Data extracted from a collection
########
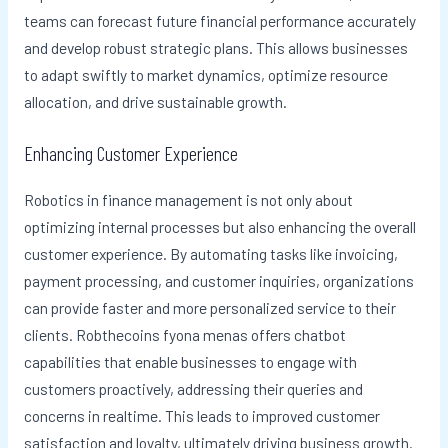
teams can forecast future financial performance accurately
and develop robust strategic plans. This allows businesses
to adapt swiftly to market dynamics, optimize resource
allocation, and drive sustainable growth.
Enhancing Customer Experience
Robotics in finance management is not only about
optimizing internal processes but also enhancing the overall
customer experience. By automating tasks like invoicing,
payment processing, and customer inquiries, organizations
can provide faster and more personalized service to their
clients. Robthecoins fyona menas offers chatbot
capabilities that enable businesses to engage with
customers proactively, addressing their queries and
concerns in realtime. This leads to improved customer
satisfaction and loyalty, ultimately driving business growth.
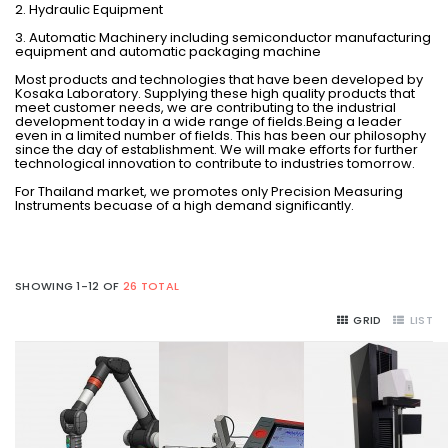
2. Hydraulic Equipment
3. Automatic Machinery including semiconductor manufacturing
equipment and automatic packaging machine
Most products and technologies that have been developed by
Kosaka Laboratory. Supplying these high quality products that
meet customer needs, we are contributing to the industrial
development today in a wide range of fields.Being a leader
even in a limited number of fields. This has been our philosophy
since the day of establishment. We will make efforts for further
technological innovation to contribute to industries tomorrow.
For Thailand market, we promotes only Precision Measuring
Instruments becuase of a high demand significantly.
SHOWING 1-12 OF
26 TOTAL
GRID
LIST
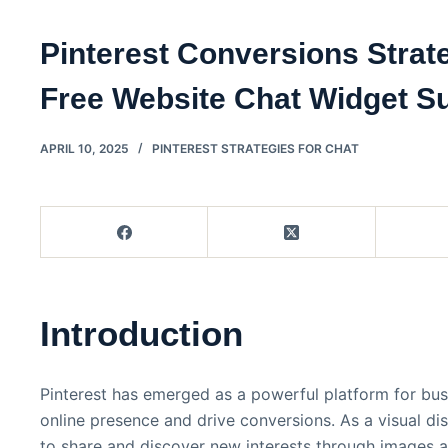
Pinterest Conversions Strat
Free Website Chat Widget S
APRIL 10, 2025
PINTEREST STRATEGIES FOR CHAT
Introduction
Pinterest has emerged as a powerful platform for bus
online presence and drive conversions. As a visual dis
to share and discover new interests through images a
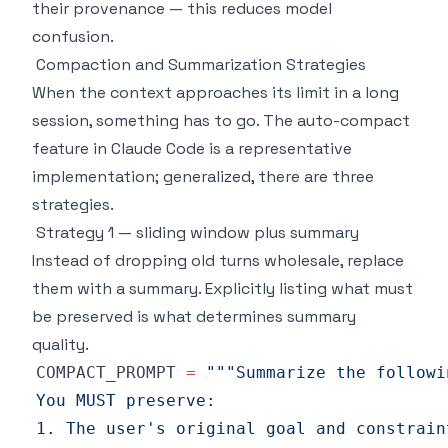
their provenance — this reduces model
confusion.
Compaction and Summarization Strategies
When the context approaches its limit in a long
session, something has to go. The auto-compact
feature in Claude Code is a representative
implementation; generalized, there are three
strategies.
Strategy 1 — sliding window plus summary
Instead of dropping old turns wholesale, replace
them with a summary. Explicitly listing what must
be preserved is what determines summary
quality.
COMPACT_PROMPT 
=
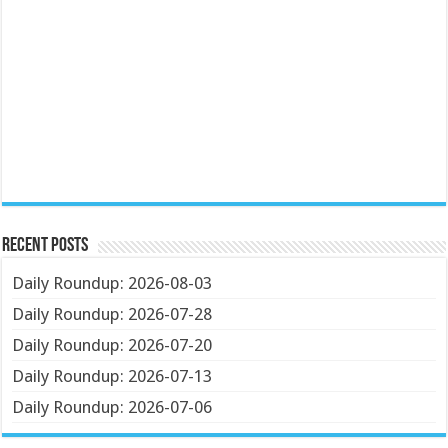
Recent Posts
Daily Roundup: 2026-08-03
Daily Roundup: 2026-07-28
Daily Roundup: 2026-07-20
Daily Roundup: 2026-07-13
Daily Roundup: 2026-07-06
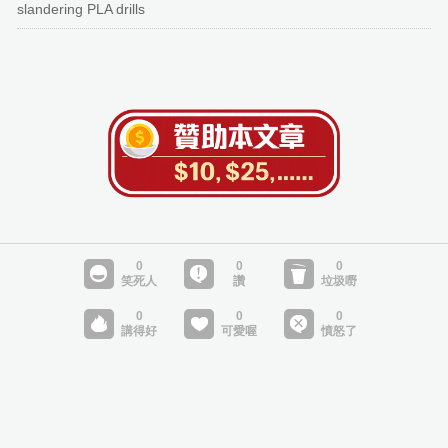
slandering PLA drills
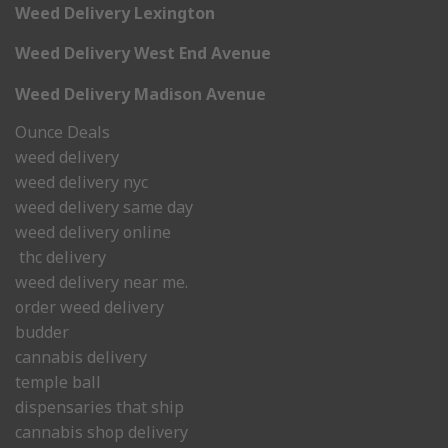
Weed Delivery Lexington
Weed Delivery West End Avenue
Weed Delivery Madison Avenue
Ounce Deals
weed delivery
weed delivery nyc
weed delivery same day
weed delivery online
thc delivery
weed delivery near me.
order weed delivery
budder
cannabis delivery
temple ball
dispensaries that ship
cannabis shop delivery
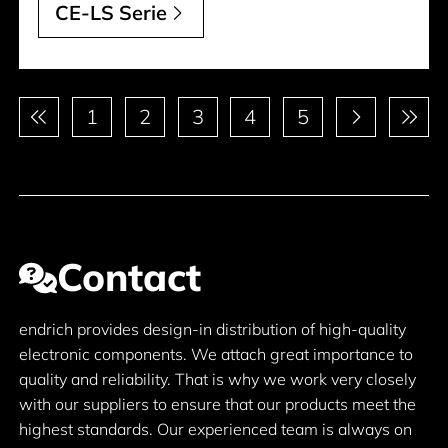
CE-LS Serie
Pagination
1
2
3
4
5
Contact
endrich provides design-in distribution of high-quality
electronic components. We attach great importance to
quality and reliability. That is why we work very closely
with our suppliers to ensure that our products meet the
highest standards. Our experienced team is always on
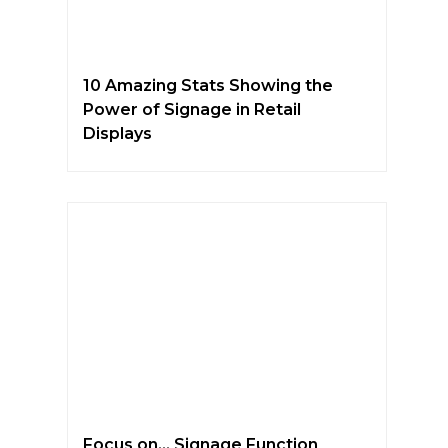
10 Amazing Stats Showing the
Power of Signage in Retail
Displays
Focus on… Signage Function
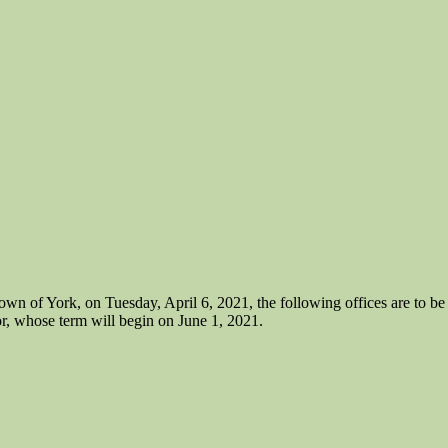
f York, on Tuesday, April 6, 2021, the following offices are to be el
r, whose term will begin on June 1, 2021.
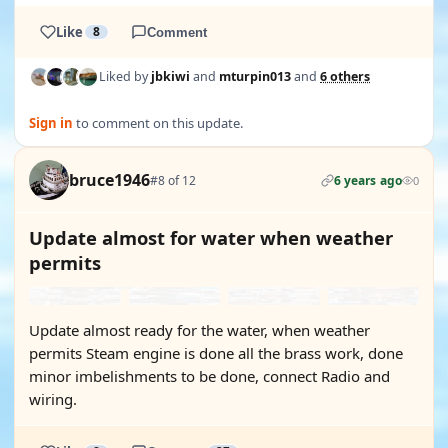
Like
8
Comment
Liked by
jbkiwi
and
mturpin013
and
6 others
Sign in
to comment on this update.
bruce1946
#8 of 12
6 years ago
0
Update almost for water when weather
permits
Update almost ready for the water, when weather
permits Steam engine is done all the brass work, done
minor imbelishments to be done, connect Radio and
wiring.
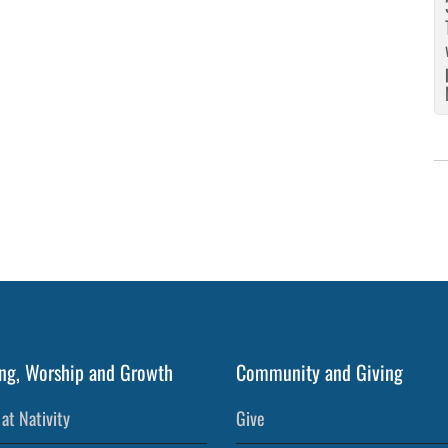
5
ng, Worship and Growth
Community and Giving
at Nativity
Give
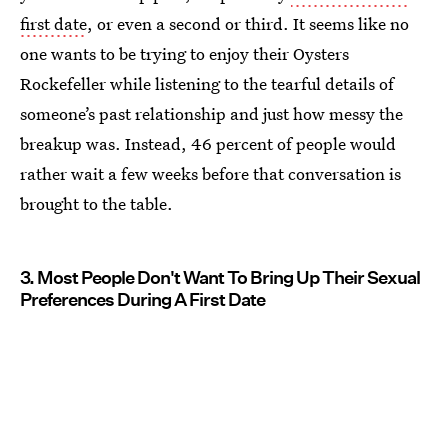
first date
, or even a second or third. It seems like no
one wants to be trying to enjoy their Oysters
Rockefeller while listening to the tearful details of
someone’s past relationship and just how messy the
breakup was. Instead, 46 percent of people would
rather wait a few weeks before that conversation is
brought to the table.
3. Most People Don't Want To Bring Up Their Sexual
Preferences During A First Date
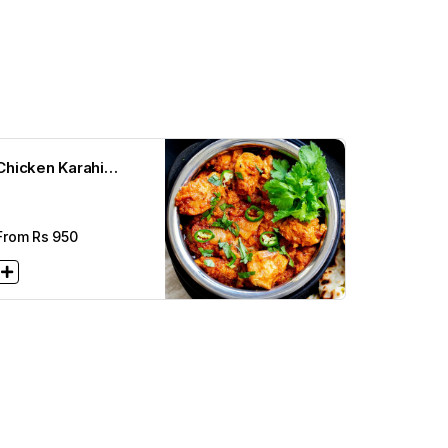
Chicken Karahi
Achari
From Rs
950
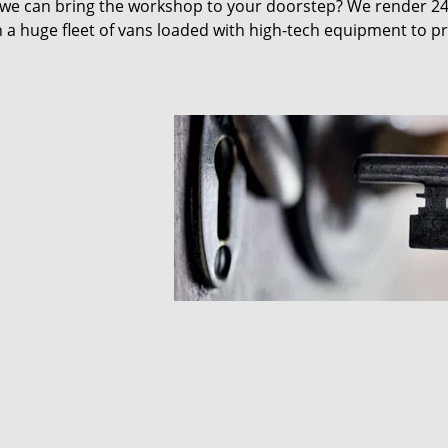
 we can bring the workshop to your doorstep? We render 2
 a huge fleet of vans loaded with high-tech equipment to p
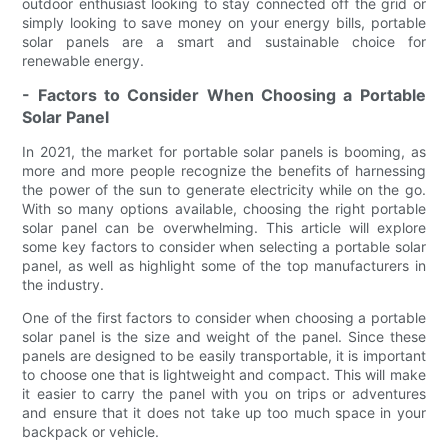
outdoor enthusiast looking to stay connected off the grid or
simply looking to save money on your energy bills, portable
solar panels are a smart and sustainable choice for
renewable energy.
- Factors to Consider When Choosing a Portable
Solar Panel
In 2021, the market for portable solar panels is booming, as
more and more people recognize the benefits of harnessing
the power of the sun to generate electricity while on the go.
With so many options available, choosing the right portable
solar panel can be overwhelming. This article will explore
some key factors to consider when selecting a portable solar
panel, as well as highlight some of the top manufacturers in
the industry.
One of the first factors to consider when choosing a portable
solar panel is the size and weight of the panel. Since these
panels are designed to be easily transportable, it is important
to choose one that is lightweight and compact. This will make
it easier to carry the panel with you on trips or adventures
and ensure that it does not take up too much space in your
backpack or vehicle.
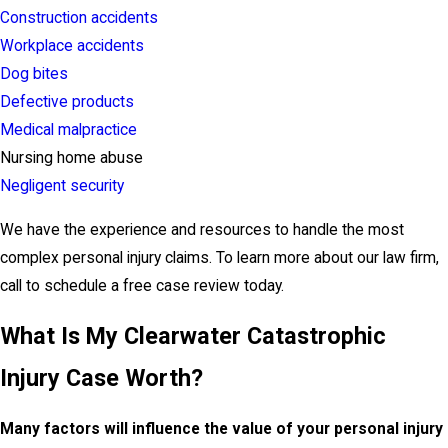
Construction accidents
Workplace accidents
Dog bites
Defective products
Medical malpractice
Nursing home abuse
Negligent security
We have the experience and resources to handle the most
complex personal injury claims. To learn more about our law firm,
call to schedule a free case review today.
What Is My Clearwater Catastrophic
Injury Case Worth?
Many factors will influence the value of your personal injury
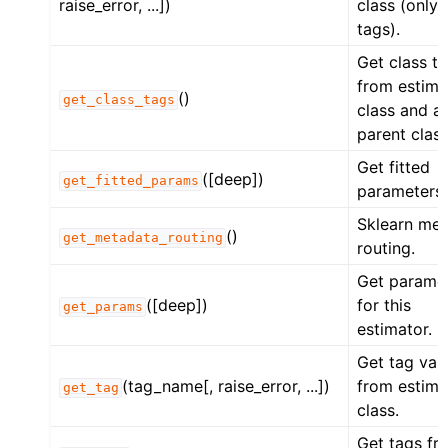
raise_error, ...])
class (only 
tags).
Get class t
from estima
()
get_class_tags
class and all
parent class
Get fitted
([deep])
get_fitted_params
parameters.
Sklearn me
()
get_metadata_routing
routing.
Get parame
([deep])
for this
get_params
estimator.
Get tag val
(tag_name[, raise_error, ...])
from estima
get_tag
class.
Get tags fr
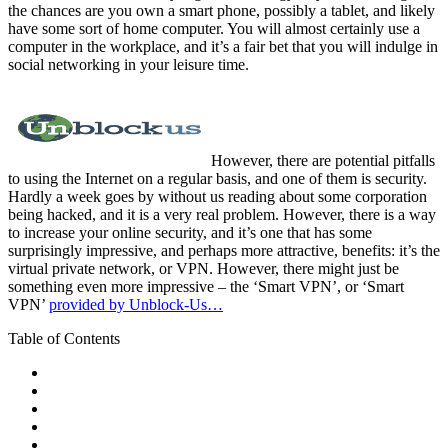
the chances are you own a smart phone, possibly a tablet, and likely
have some sort of home computer. You will almost certainly use a
computer in the workplace, and it’s a fair bet that you will indulge in
social networking in your leisure time.
However, there are potential pitfalls
to using the Internet on a regular basis, and one of them is security.
Hardly a week goes by without us reading about some corporation
being hacked, and it is a very real problem. However, there is a way
to increase your online security, and it’s one that has some
surprisingly impressive, and perhaps more attractive, benefits: it’s the
virtual private network, or VPN. However, there might just be
something even more impressive – the ‘Smart VPN’, or ‘Smart
VPN’
provided by Unblock-Us…
Table of Contents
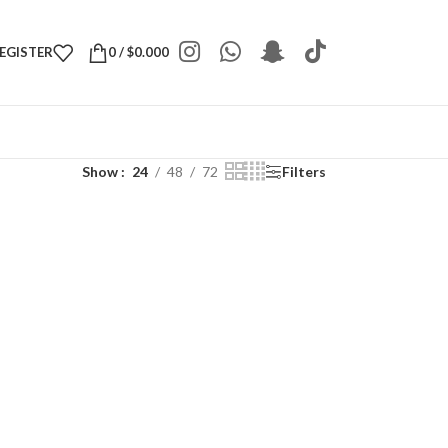
REGISTER
0
/
$
0.000
Show
24
48
72
Filters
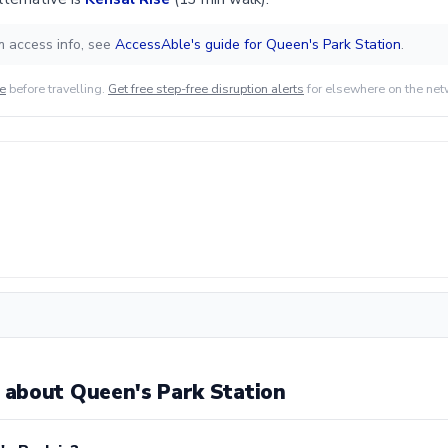
m access info, see
AccessAble's guide for Queen's Park Station
.
de
before travelling.
Get free step-free disruption alerts
for elsewhere on the net
about Queen's Park Station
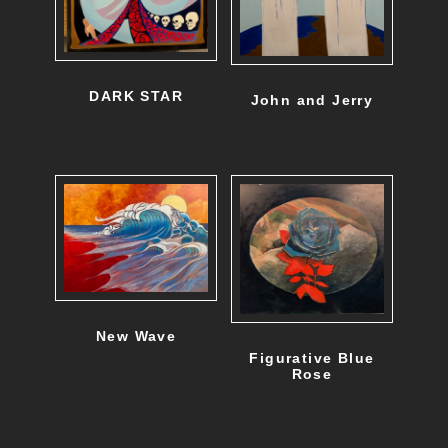
DARK STAR
John and Jerry
New Wave
Figurative Blue
Rose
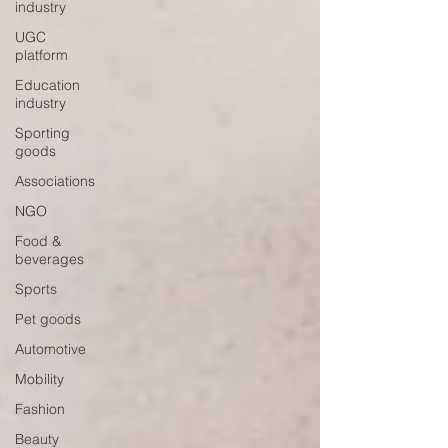
industry
UGC
platform
Education
industry
Sporting
goods
Associations
NGO
Food &
beverages
Sports
Pet goods
Automotive
Mobility
Fashion
Beauty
########
» Task statement
If a line falls between the first line of the records above and the line containing "Kosaka Laboratory. Supplying", inclusive, retype it exactly; leave pictures out.

» Answer for the task
teams can forecast future financial performance accurately
and develop robust strategic plans. This allows businesses
to adapt swiftly to market dynamics, optimize resource
allocation, and drive sustainable growth.
Enhancing Customer Experience
Robotics in finance management is not only about
optimizing internal processes but also enhancing the overall
customer experience. By automating tasks like invoicing,
payment processing, and customer inquiries, organizations
can provide faster and more personalized service to their
clients. Robthecoins fyona menas offers chatbot
capabilities that enable businesses to engage with
customers proactively, addressing their queries and
concerns in realtime. This leads to improved customer
satisfaction and loyalty, ultimately driving business growth.
2. Hydraulic Equipment
3. Automatic Machinery including semiconductor manufacturing
equipment and automatic packaging machine
Most products and technologies that have been developed by
Kosaka Laboratory. Supplying these high quality products that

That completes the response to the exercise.